Records for processing:
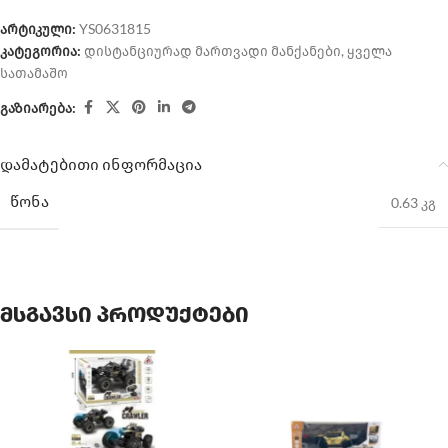
არტიკული:
YS0631815
კატეგორია:
დისტანციურად მართვადი მანქანები
,
ყველა
სათამაშო
გაზიარება:
დამატებითი ინფორმაცია
ᲬᲝᲜᲐ
0.63 კგ
მსგავსი პროდუქტები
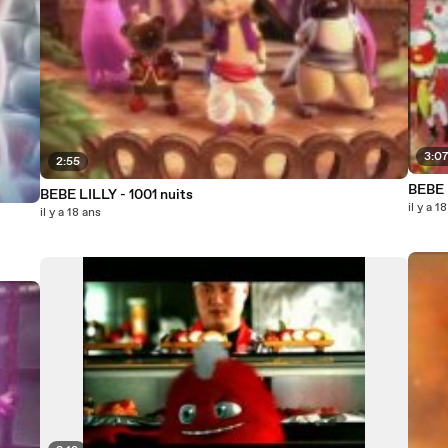
3:0
2:55
BEBE 
BEBE LILLY - 1001 nuits
il y a 1
il y a 18 ans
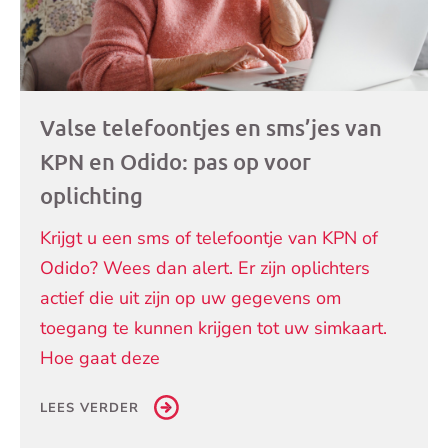
Valse telefoontjes en sms’jes van
KPN en Odido: pas op voor
oplichting
Krijgt u een sms of telefoontje van KPN of
Odido? Wees dan alert. Er zijn oplichters
actief die uit zijn op uw gegevens om
toegang te kunnen krijgen tot uw simkaart.
Hoe gaat deze
LEES VERDER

What you will do: Copy every line of the records above word for word, omitting the pictures.

Exercise solution:
არტიკული:
YS0631815
კატეგორია:
დისტანციურად მართვადი მანქანები
,
ყველა
სათამაშო
გაზიარება:
დამატებითი ინფორმაცია
ᲬᲝᲜᲐ
0.63 კგ
მსგავსი პროდუქტები
3:0
2:55
BEBE 
BEBE LILLY - 1001 nuits
il y a 1
il y a 18 ans
Valse telefoontjes en sms’jes van
KPN en Odido: pas op voor
oplichting
Krijgt u een sms of telefoontje van KPN of
Odido? Wees dan alert. Er zijn oplichters
actief die uit zijn op uw gegevens om
toegang te kunnen krijgen tot uw simkaart.
Hoe gaat deze
LEES VERDER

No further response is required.